TEXT EXTRACT –
#####

In the example above, the answer is given with using the class noun ("novel") and the identifying specification ("by the American writer J. D. Salinger").

I wonder what option would be best to give an answer with using only the class noun (or a noun phrase), that is, without the identifying specification?

Should it be like:

-- What is "The Catcher in the Rye"?

-- It's a novel.

or

-- What is "The Catcher in the Rye"?

-- It's a kind of novel.

or

-- What is "The Catcher in the Rye"?

-- It's one novel.

or

-- What is "The Catcher in the Rye"?

-- It's one such novel.

or

-- What is "The Catcher in the Rye"?

-- It's one specific novel.

or what?

  • The best will vary, depending on your criteria for evaluation. – Davo Nov 14 '18 at 15:09
7

The correct answer is:

It's a novel.

#####

REQUESTS –
1: Answer these about the usage question on "The Catcher in the Rye":
(a) What identifying specification does the first sentence cite?
(b) According to the comment by Davo, what does the best option depend on?
(c) Which answer is given as the correct one?
2: Retype a passage of the usage question on "The Catcher in the Rye". Begin at the words that contain "In the example" and stop after "the identifying specification?".
3: Write what comes next in the usage question about describing "The Catcher in the Rye" with a class noun, starting after its final line.
The listing plays no part in what follows.

#####

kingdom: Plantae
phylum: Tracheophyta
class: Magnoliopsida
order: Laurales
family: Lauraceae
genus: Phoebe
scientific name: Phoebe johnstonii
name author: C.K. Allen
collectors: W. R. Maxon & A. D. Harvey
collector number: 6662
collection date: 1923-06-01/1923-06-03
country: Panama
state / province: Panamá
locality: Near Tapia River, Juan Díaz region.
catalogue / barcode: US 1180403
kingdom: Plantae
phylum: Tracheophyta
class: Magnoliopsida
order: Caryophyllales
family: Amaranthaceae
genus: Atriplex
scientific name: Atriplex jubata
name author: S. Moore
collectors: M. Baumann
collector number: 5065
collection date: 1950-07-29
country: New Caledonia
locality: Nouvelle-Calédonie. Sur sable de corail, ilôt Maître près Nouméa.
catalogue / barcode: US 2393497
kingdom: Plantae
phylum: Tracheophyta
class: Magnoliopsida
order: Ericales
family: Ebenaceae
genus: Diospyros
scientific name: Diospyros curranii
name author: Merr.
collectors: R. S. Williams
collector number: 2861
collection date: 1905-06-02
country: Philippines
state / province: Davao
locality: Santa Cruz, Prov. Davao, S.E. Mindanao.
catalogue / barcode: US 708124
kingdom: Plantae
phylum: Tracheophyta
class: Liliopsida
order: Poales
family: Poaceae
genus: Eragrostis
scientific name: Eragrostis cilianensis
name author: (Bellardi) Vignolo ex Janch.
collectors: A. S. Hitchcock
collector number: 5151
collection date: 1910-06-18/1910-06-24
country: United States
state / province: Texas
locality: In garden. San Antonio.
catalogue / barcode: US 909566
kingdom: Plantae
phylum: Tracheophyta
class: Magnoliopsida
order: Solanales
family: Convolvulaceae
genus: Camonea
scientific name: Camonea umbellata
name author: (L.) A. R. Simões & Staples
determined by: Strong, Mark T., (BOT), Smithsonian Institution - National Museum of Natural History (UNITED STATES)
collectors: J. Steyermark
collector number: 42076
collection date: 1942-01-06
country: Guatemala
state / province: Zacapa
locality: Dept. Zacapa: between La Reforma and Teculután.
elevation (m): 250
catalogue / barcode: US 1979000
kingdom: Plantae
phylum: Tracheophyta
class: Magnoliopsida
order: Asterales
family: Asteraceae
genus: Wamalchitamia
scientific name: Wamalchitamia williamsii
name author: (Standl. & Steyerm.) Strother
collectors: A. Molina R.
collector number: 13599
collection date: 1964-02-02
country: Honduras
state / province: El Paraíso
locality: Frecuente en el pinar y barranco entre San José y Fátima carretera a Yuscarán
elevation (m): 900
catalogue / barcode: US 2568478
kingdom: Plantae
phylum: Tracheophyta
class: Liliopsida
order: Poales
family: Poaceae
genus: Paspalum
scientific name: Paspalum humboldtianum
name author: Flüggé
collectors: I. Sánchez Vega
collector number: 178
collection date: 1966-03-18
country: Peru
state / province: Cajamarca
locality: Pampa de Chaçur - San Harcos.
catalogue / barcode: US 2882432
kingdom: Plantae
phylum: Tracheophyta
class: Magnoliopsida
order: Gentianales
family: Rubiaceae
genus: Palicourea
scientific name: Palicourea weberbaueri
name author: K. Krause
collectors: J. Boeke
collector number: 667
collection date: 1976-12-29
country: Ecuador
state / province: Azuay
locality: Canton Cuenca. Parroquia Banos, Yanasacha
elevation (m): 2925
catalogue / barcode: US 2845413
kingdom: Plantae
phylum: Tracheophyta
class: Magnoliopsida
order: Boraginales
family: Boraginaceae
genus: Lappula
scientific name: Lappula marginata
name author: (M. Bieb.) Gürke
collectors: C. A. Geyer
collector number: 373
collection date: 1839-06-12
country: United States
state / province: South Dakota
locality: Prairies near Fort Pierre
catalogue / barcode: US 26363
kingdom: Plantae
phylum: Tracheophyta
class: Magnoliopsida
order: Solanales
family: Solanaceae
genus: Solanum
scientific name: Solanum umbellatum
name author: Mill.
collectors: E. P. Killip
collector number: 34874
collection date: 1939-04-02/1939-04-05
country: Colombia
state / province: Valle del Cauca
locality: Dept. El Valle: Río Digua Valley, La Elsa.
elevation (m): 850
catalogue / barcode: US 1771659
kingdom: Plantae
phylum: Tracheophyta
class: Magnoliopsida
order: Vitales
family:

#####

ANSWERS BY TASK –
1:
(a) "by the American writer J. D. Salinger"
(b) Your criteria for evaluation.
(c) "It's a novel."

2:
In the example above, the answer is given with using the class noun ("novel") and the identifying specification ("by the American writer J. D. Salinger").

I wonder what option would be best to give an answer with using only the class noun (or a noun phrase), that is, without the identifying specification?

3:
"A kind of novel" and "one such novel" don't pair with that very generic question. They deal with types and categories. Those answers would be appropriate for something like this:

What is an example of a coming of age novel? The Catcher in the Rye is one such novel.

Or

The Catcher in the Rye is a kind of coming of age novel.

"One novel" answers quantity:

The Catcher in the Rye is a trilogy, right? No, it's one novel.

"One specific novel" clarifies:

Are you looking for a book about coming of age stories? No, I'm looking for one specific novel.